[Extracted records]
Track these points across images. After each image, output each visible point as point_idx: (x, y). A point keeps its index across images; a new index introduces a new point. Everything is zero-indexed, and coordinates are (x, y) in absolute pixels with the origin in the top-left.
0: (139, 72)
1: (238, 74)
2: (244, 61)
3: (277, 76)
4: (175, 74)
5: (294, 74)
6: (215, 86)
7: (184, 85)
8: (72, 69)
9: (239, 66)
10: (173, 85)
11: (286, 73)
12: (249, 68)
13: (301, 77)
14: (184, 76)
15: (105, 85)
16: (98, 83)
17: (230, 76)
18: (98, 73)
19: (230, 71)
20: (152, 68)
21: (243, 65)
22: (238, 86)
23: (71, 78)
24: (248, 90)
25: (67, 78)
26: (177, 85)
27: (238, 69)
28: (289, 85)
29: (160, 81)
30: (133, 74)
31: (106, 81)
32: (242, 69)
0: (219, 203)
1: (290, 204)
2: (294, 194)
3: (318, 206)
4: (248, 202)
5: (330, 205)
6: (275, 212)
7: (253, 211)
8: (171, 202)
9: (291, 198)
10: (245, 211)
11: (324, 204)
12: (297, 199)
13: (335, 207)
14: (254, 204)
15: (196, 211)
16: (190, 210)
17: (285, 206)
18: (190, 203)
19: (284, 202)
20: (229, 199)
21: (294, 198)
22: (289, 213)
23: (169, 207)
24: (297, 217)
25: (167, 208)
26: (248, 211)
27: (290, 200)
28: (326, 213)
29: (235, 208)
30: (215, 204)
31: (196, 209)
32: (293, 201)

EXERCISE
Swap "top-left" for "upper-left" in the data, from its first line through the line containing "0: (139, 72)", and give only those lines, with everything else left as it stands.

EXERCISE SOLUTION
Track these points across images. After each image, output each visible point as point_idx: (x, y). A point keeps its index across images; a new index introduces a new point. Everything is zero-indexed, and coordinates are (x, y) in absolute pixels with the origin in the upper-left.
0: (139, 72)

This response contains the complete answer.